YOUR TASK
Convert every line of the records below into a Markdown table with the columns Row and Line, numbering each row and omitting blank lines and the pictures.

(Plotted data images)
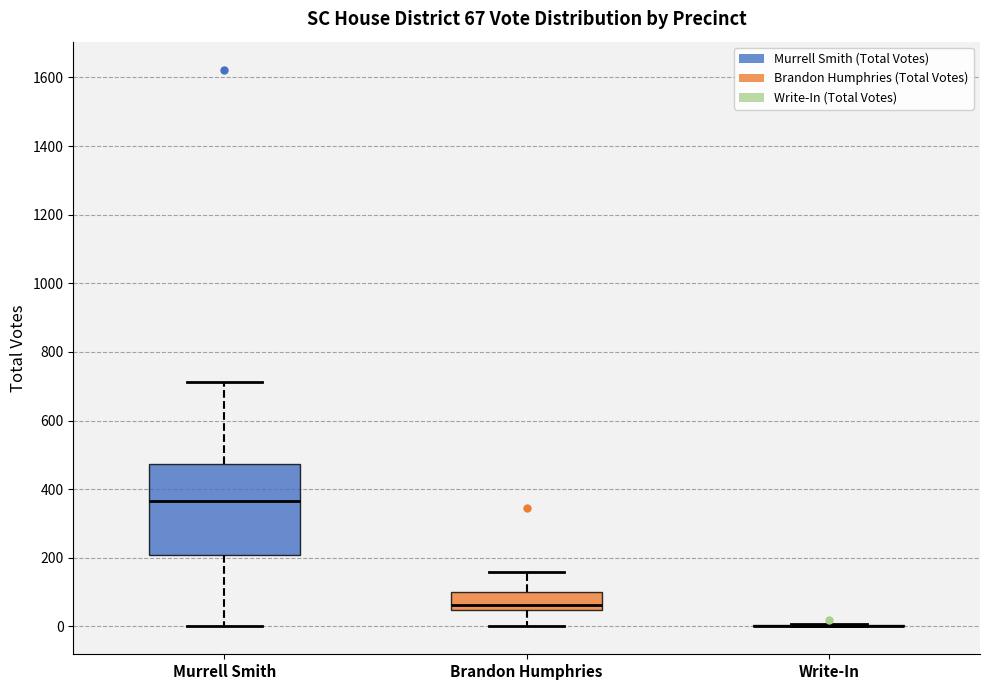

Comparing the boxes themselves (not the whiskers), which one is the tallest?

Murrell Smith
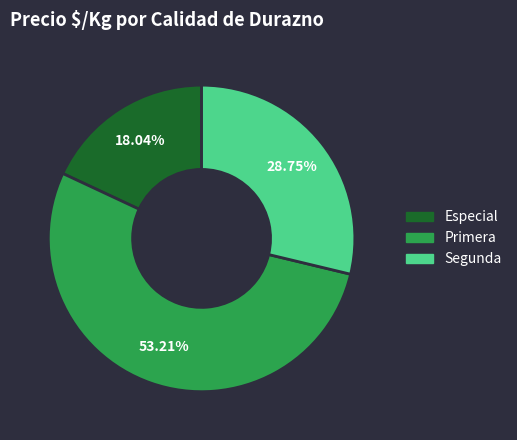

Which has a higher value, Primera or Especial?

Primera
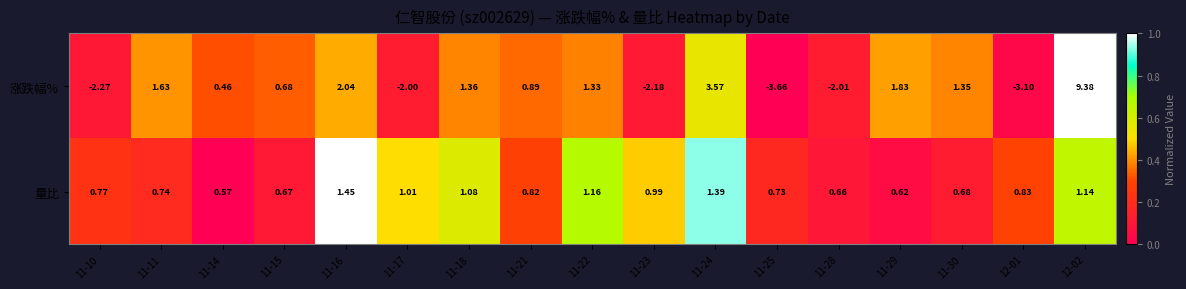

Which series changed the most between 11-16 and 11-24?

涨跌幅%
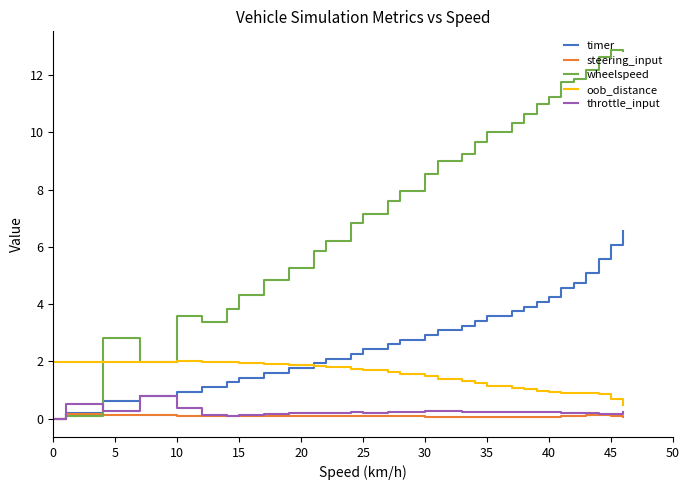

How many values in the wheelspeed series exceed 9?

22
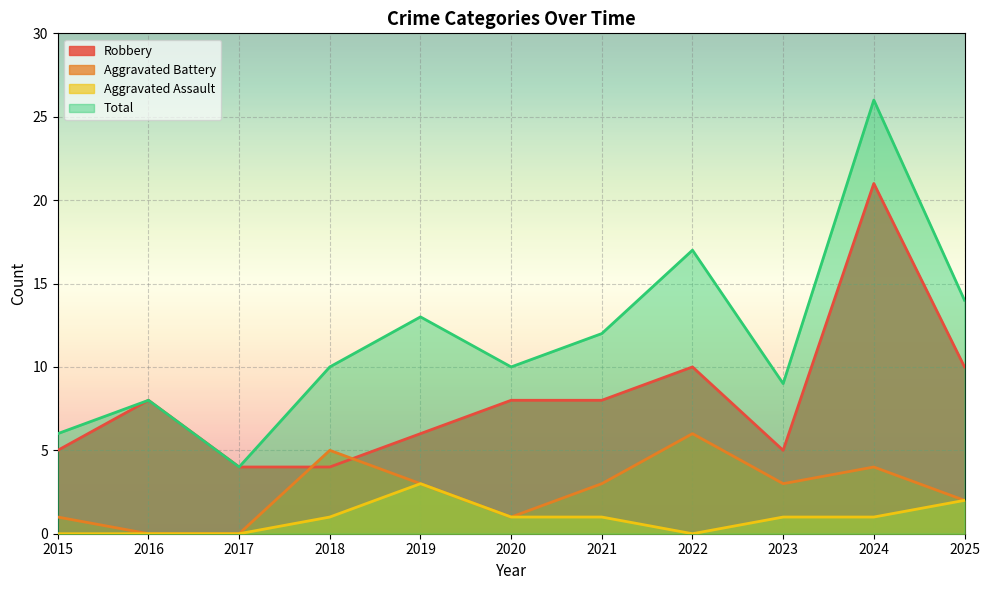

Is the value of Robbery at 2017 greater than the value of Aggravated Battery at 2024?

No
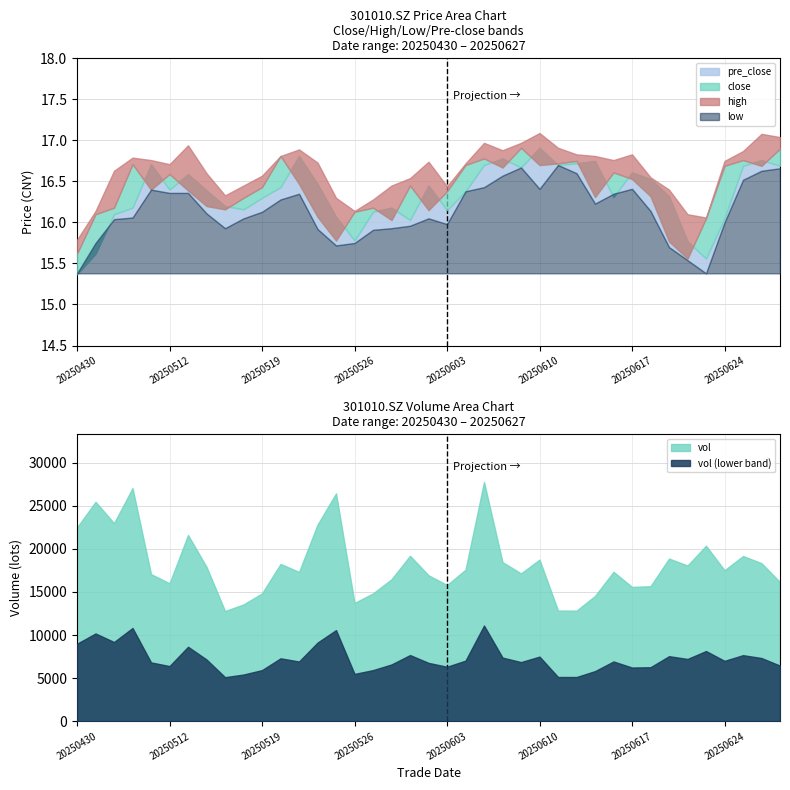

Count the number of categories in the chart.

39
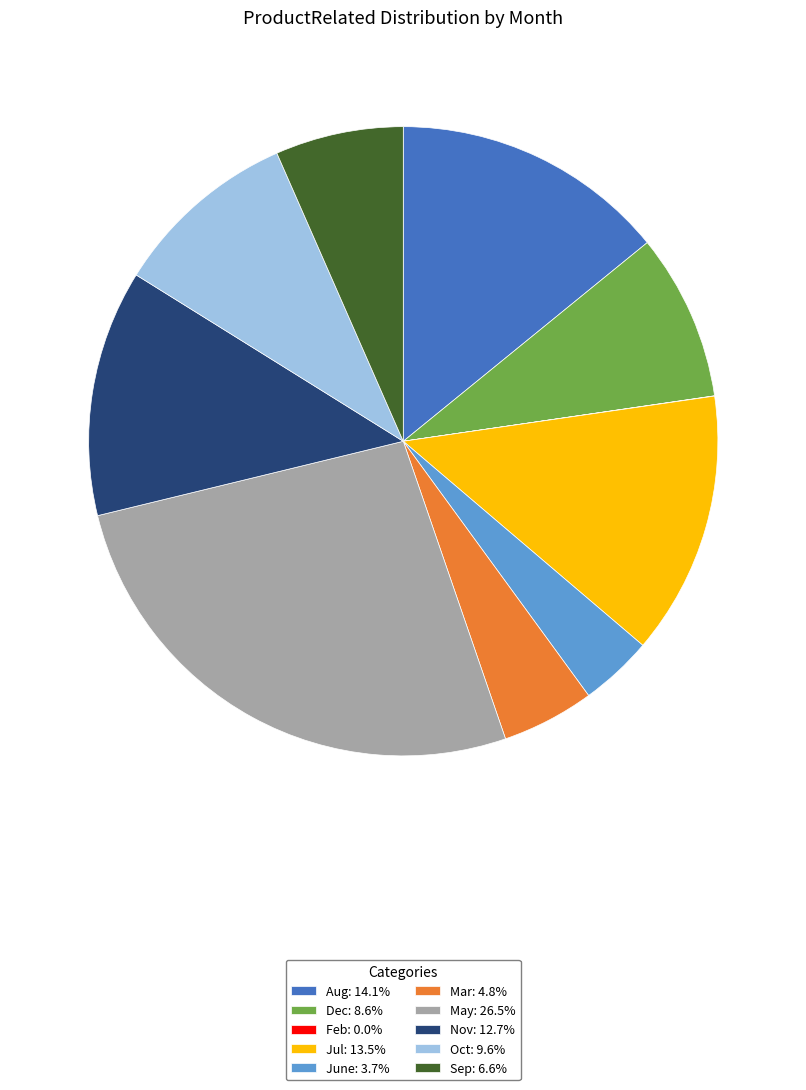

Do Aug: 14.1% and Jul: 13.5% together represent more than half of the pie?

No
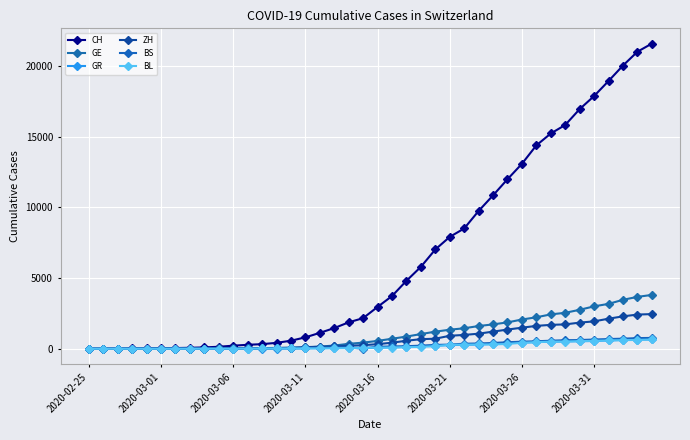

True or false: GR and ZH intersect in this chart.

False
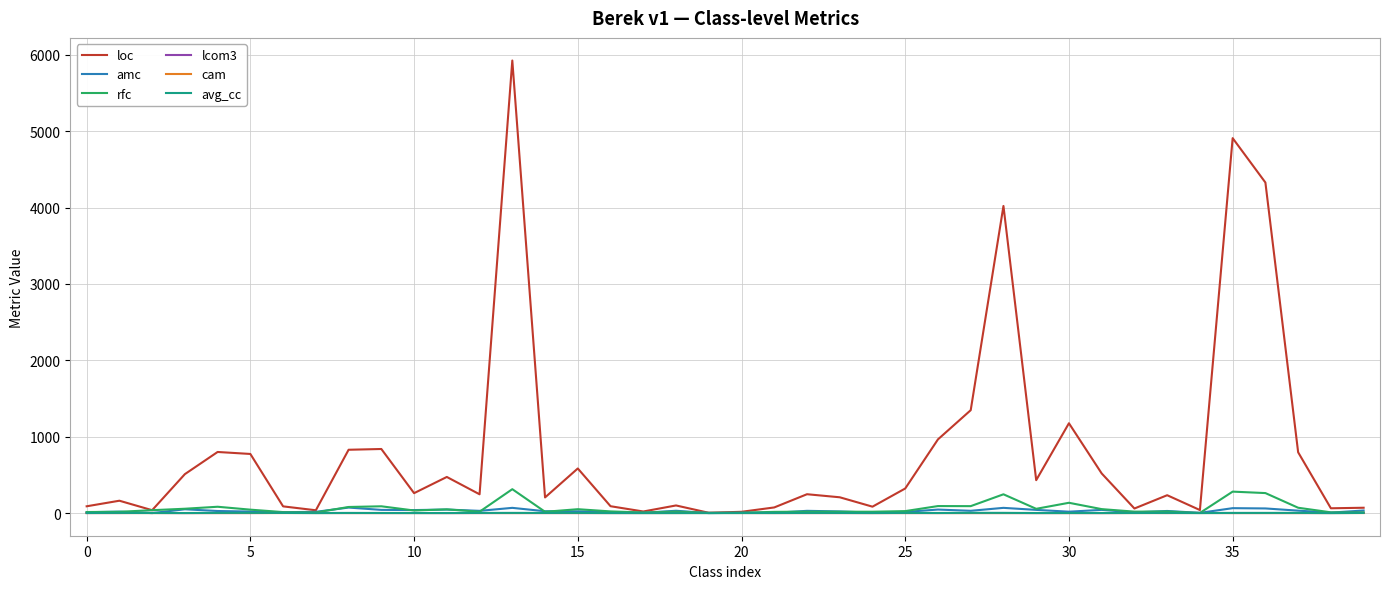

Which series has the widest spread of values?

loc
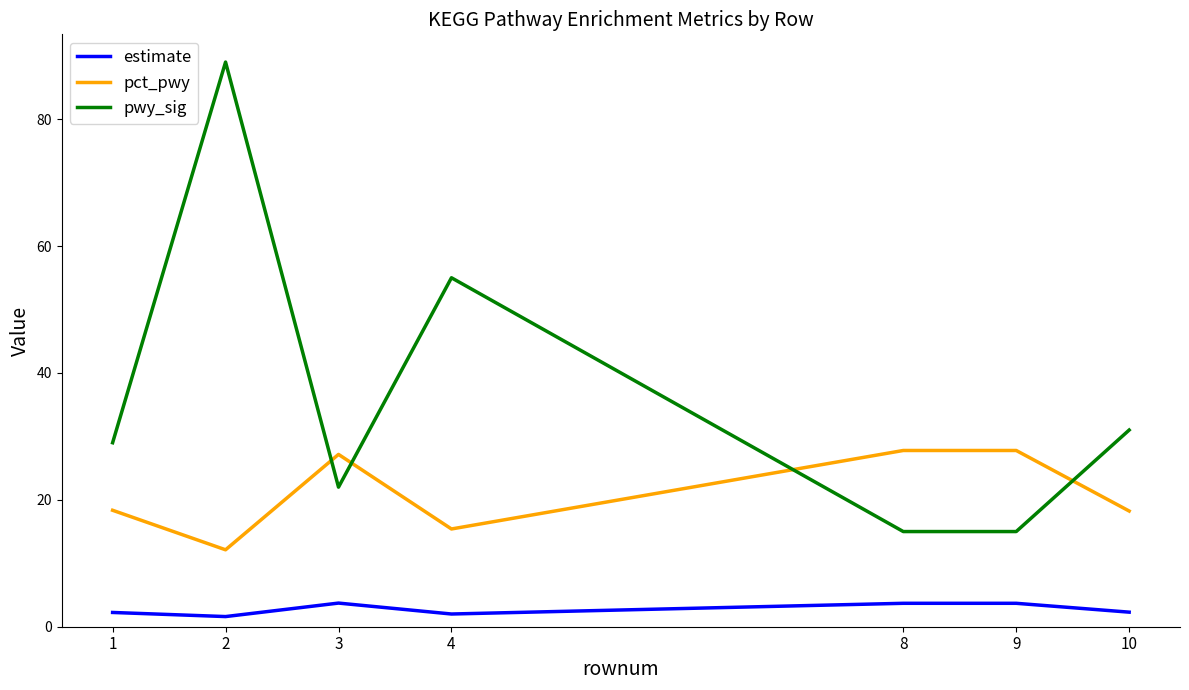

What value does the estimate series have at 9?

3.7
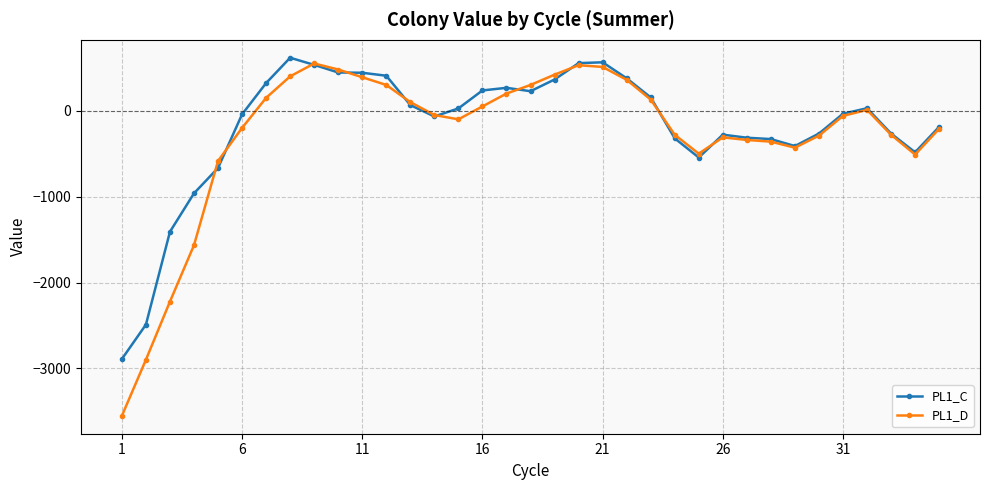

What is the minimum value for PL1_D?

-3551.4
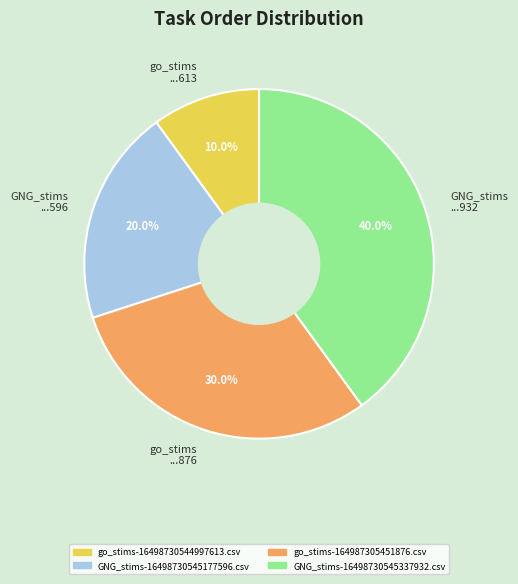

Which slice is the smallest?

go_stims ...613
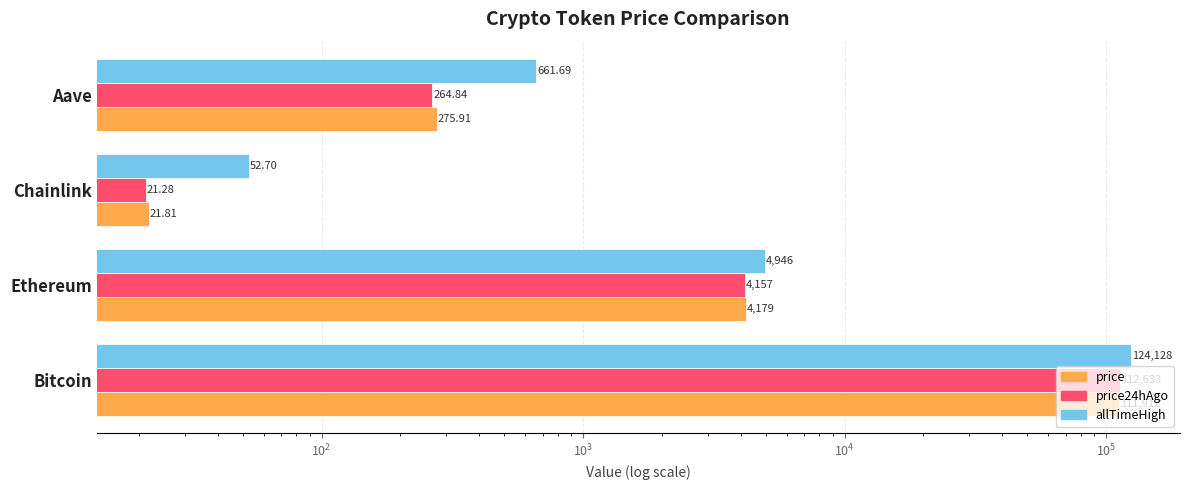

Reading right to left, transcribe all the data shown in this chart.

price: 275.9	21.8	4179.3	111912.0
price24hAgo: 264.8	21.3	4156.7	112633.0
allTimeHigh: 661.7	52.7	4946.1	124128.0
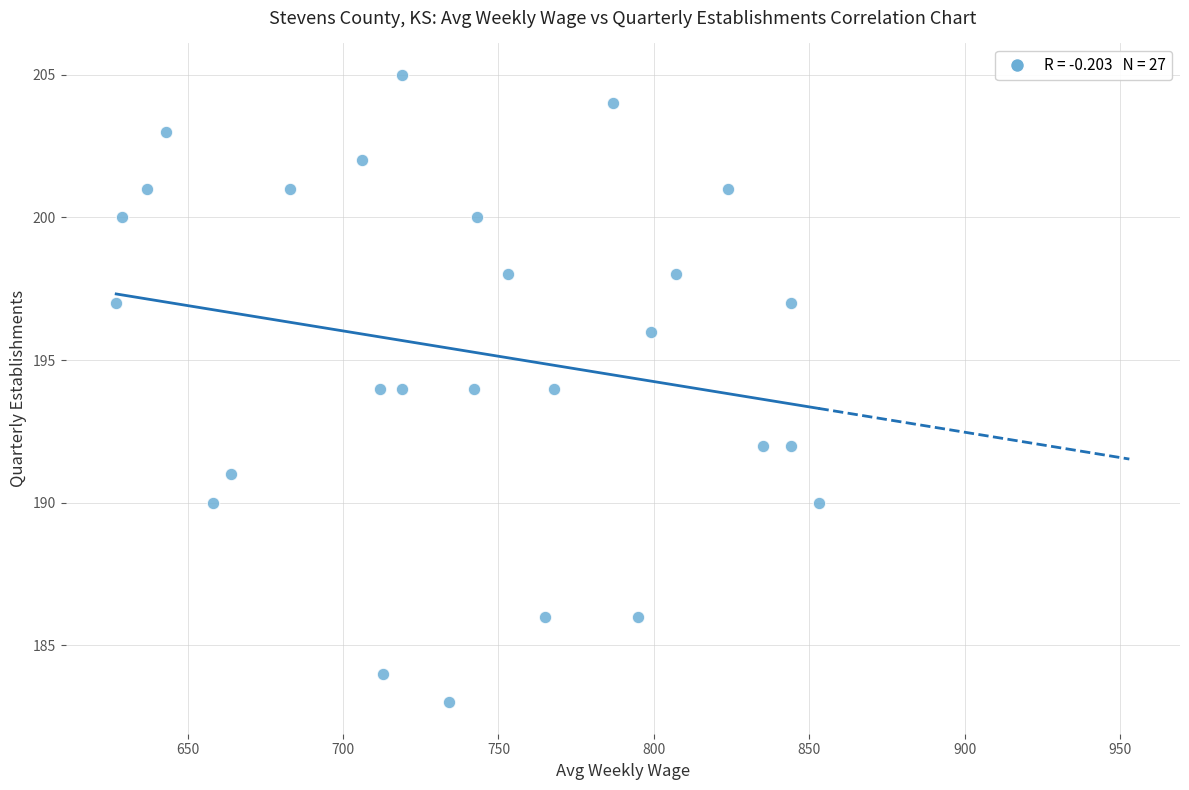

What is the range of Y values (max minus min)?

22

THE ANSWER
| Row | Line |
|---|---|
| 1 | Comparing the boxes themselves (not the whiskers), which one is the tallest? |
| 2 | Murrell Smith |
| 3 | Which has a higher value, Primera or Especial? |
| 4 | Primera |
| 5 | Which series changed the most between 11-16 and 11-24? |
| 6 | 涨跌幅% |
| 7 | How many values in the wheelspeed series exceed 9? |
| 8 | 22 |
| 9 | Is the value of Robbery at 2017 greater than the value of Aggravated Battery at 2024? |
| 10 | No |
| 11 | Count the number of categories in the chart. |
| 12 | 39 |
| 13 | Do Aug: 14.1% and Jul: 13.5% together represent more than half of the pie? |
| 14 | No |
| 15 | True or false: GR and ZH intersect in this chart. |
| 16 | False |
| 17 | Which series has the widest spread of values? |
| 18 | loc |
| 19 | What value does the estimate series have at 9? |
| 20 | 3.7 |
| 21 | What is the minimum value for PL1_D? |
| 22 | -3551.4 |
| 23 | Which slice is the smallest? |
| 24 | go_stims ...613 |
| 25 | Reading right to left, transcribe all the data shown in this chart. |
| 26 | price: 275.9	21.8	4179.3	111912.0 |
| 27 | price24hAgo: 264.8	21.3	4156.7	112633.0 |
| 28 | allTimeHigh: 661.7	52.7	4946.1	124128.0 |
| 29 | What is the range of Y values (max minus min)? |
| 30 | 22 |